Assume the speed of light in air is 3.00 × 10^8 m/s.
Answer
a) The angle of refraction at the glass-air interface can be calculated using Snell's law:
n1 * sin(theta1) = n2 * sin(theta2),
where n1 is the refractive index of the medium of incidence (air) and n2 is the refractive index of the medium of refraction (glass).
Given: n1 = 1 (since the medium is air), theta1 = 40 degrees, and n2 = 1.5.
We can rearrange the equation to solve for theta2:
sin(theta2) = (n1 / n2) * sin(theta1)
sin(theta2) = (1 / 1.5) * sin(40)
sin(theta2) = 0.6667 * 0.6428
sin(theta2) = 0.4284
Now, we find the inverse sine of 0.4284 to get theta2:
theta2 = sin^(-1)(0.4284) ≈ 26.11 degrees
Therefore, the angle of refraction at the glass-air interface is approximately 26.11 degrees.
b) The angle of refraction at the air-glass interface is equal to the angle of incidence at the glass-air interface.
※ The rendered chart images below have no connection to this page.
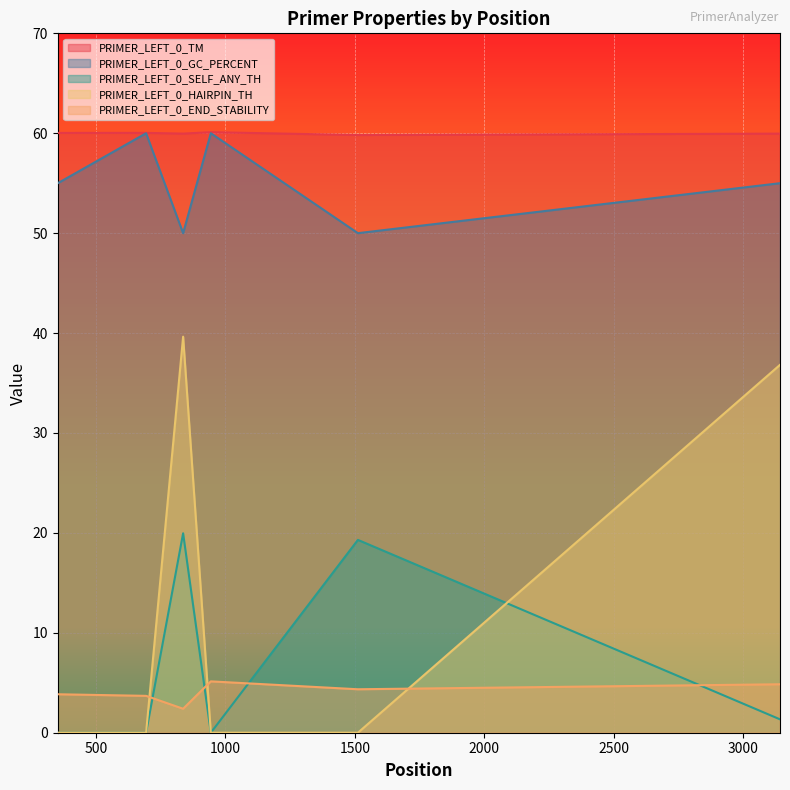

What is the difference between the PRIMER_LEFT_0_HAIRPIN_TH values at 694 and 837?

39.6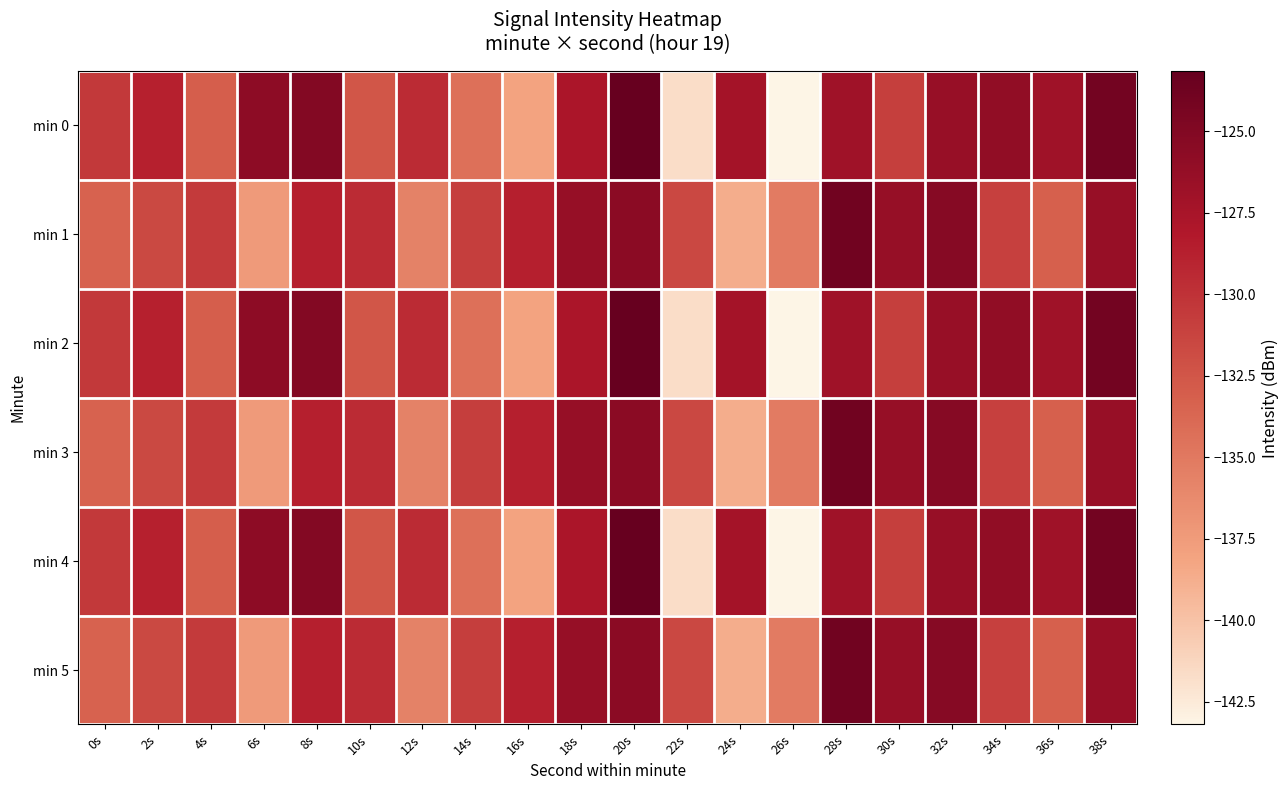

At 10s, list the series in order from largest to smallest.

min 1, min 3, min 5, min 0, min 2, min 4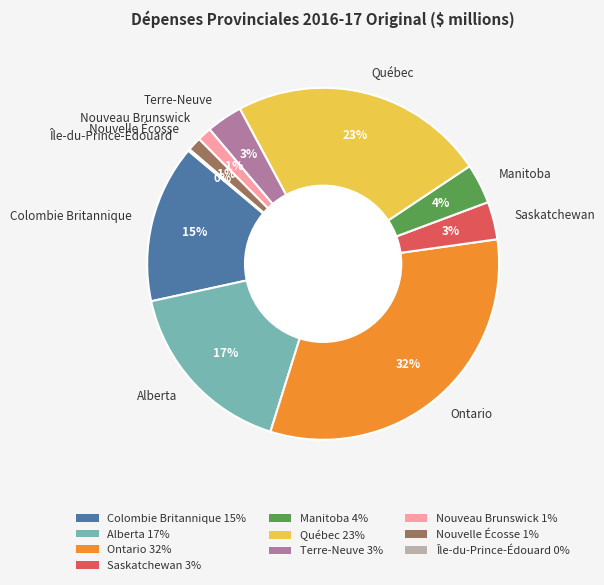

To the nearest percent, what is the difference between the largest and smallest slice percentages?

32%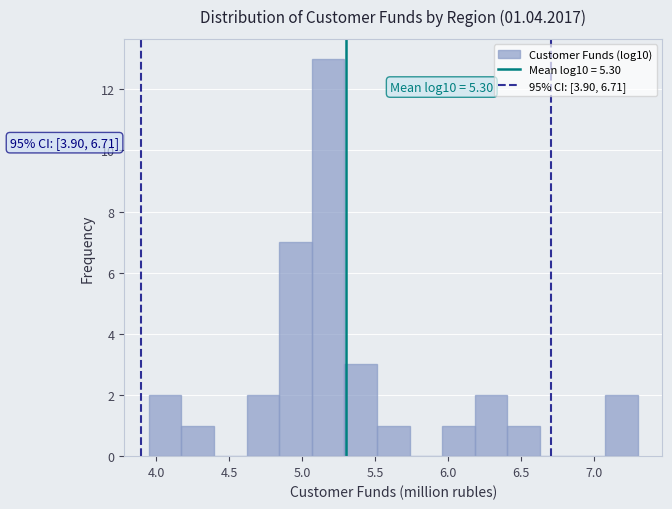

Which range on the x-axis has the tallest bar?

5.05 to 5.30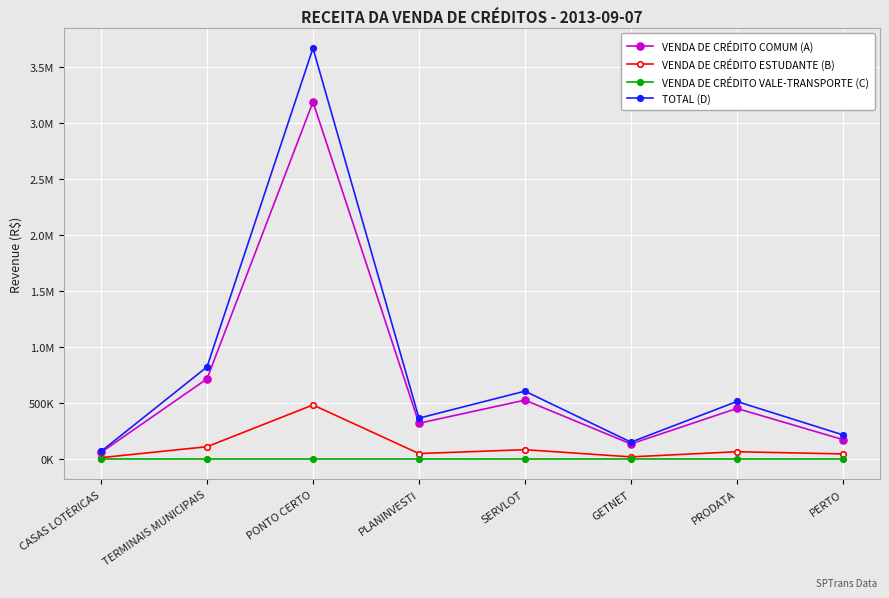

Read the VENDA DE CRÉDITO COMUM (A) value at PLANINVESTI.

316321.0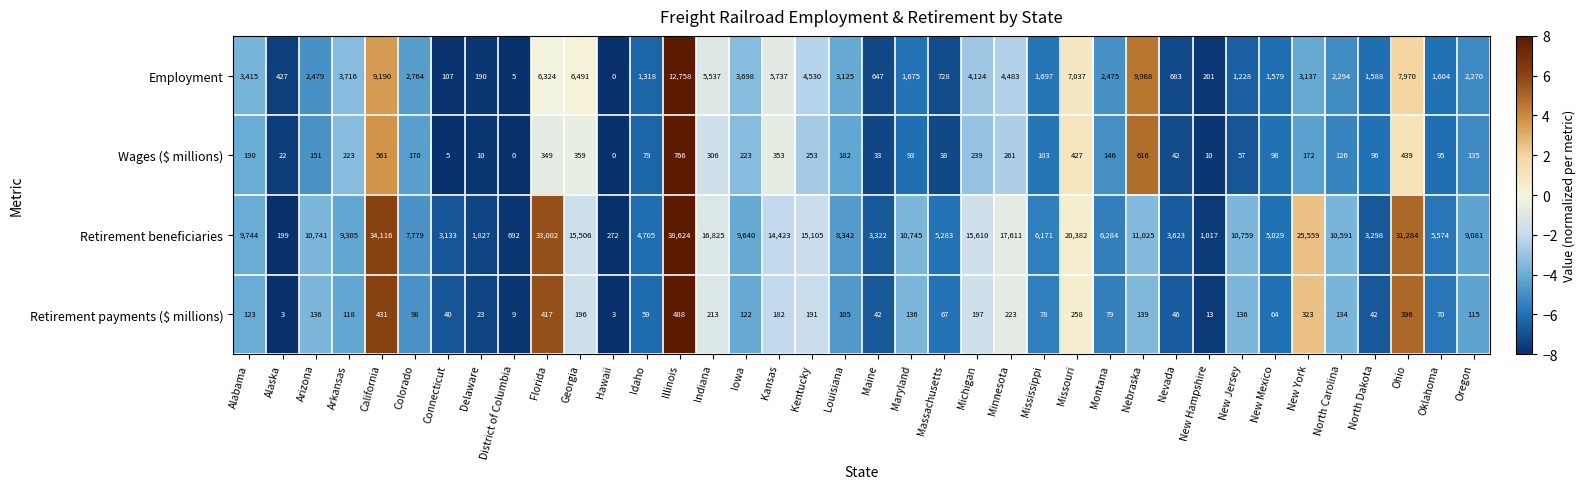

At North Dakota, list the series in order from smallest to largest.

Retirement payments ($ millions), Wages ($ millions), Employment, Retirement beneficiaries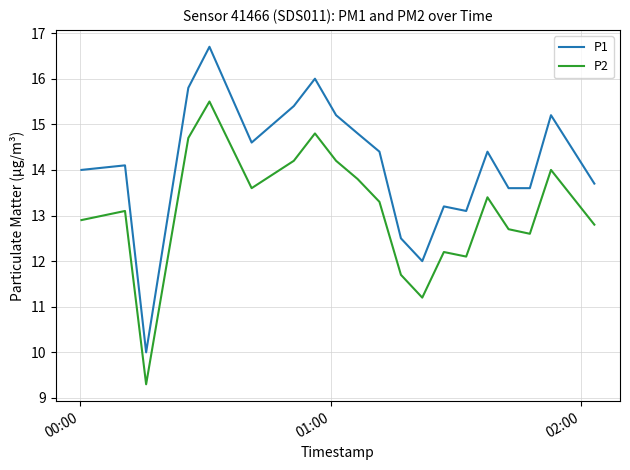

Which series has the largest total across all categories?

P1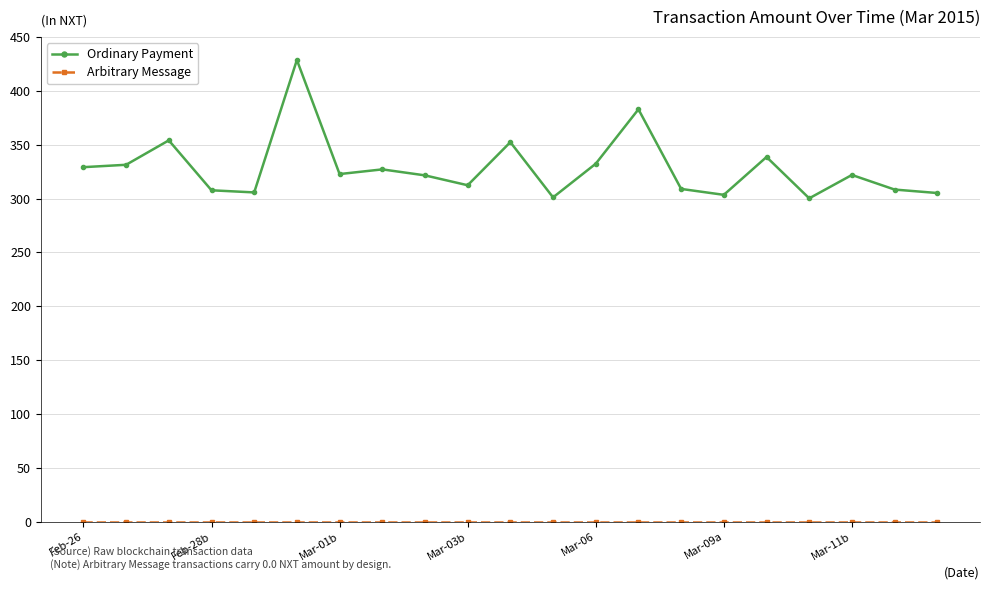

True or false: Ordinary Payment has more than 1 interior local peaks.

True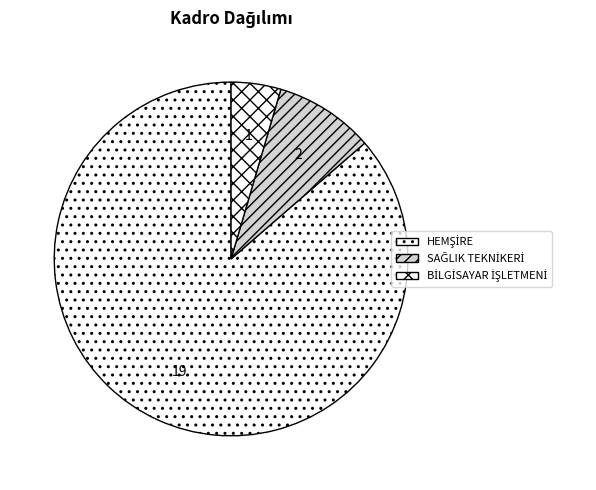

How many segments does this pie chart have?

3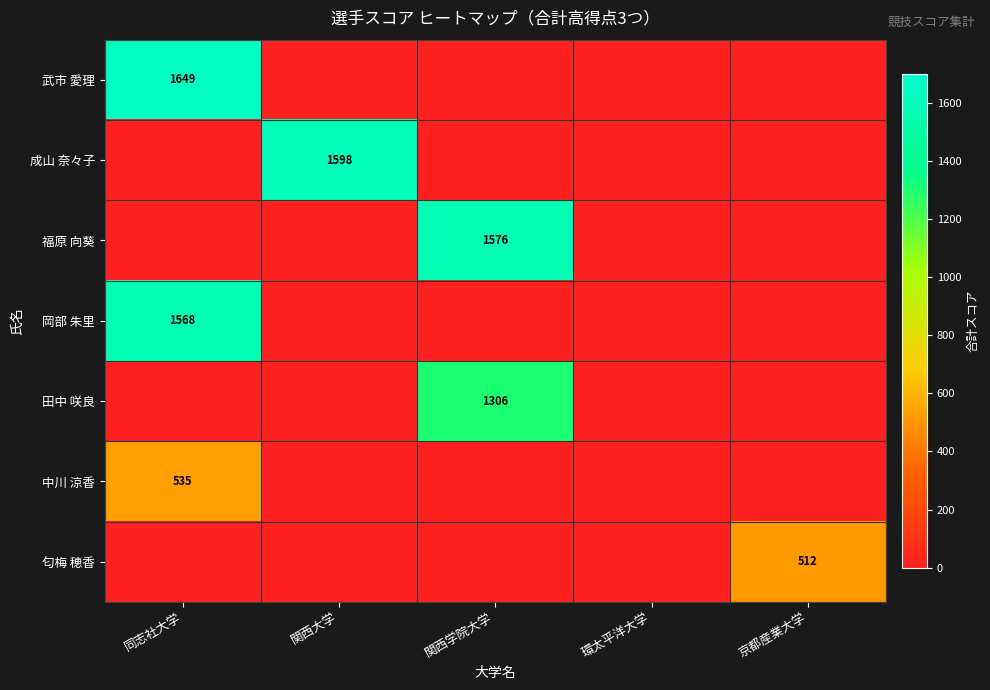

The 福原 向葵 series shows 985 at 関西学院大学. True or false?

False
Therefore, the angle of refraction at the air-glass interface is also approximately 26.11 degrees.
c) The speed of light in a medium can be calculated using the formula:
v = c / n,
where v is the speed of light in the medium, c is the speed of light in vacuum (approximately 3.00 × 10^8 m/s), and n is the refractive index of the medium.
Given: c = 3.00 × 10^8 m/s and n = 1.5.
Substituting the values into the formula:
v = (3.00 × 10^8 m/s) / 1.5
v = 2.00 × 10^8 m/s
Therefore, the speed of light in the glass is approximately 2.00 × 10^8 m/s.
d) The critical angle for total internal reflection can be calculated using the formula:
theta_critical = sin^(-1)(n2 / n1),
where n1 is the refractive index of the medium of incidence (air) and n2 is the refractive index of the medium of refraction (glass).
Given: n1 = 1 (since the medium is air) and n2 = 1.5.
Substituting the values into the formula:
theta_critical = sin^(-1)(1.5 / 1)
theta_critical = sin^(-1)(1.5)
Using a calculator, we find:
theta_critical ≈ 41.8 degrees
Therefore, the critical angle for total internal reflection is approximately 41.8 degrees.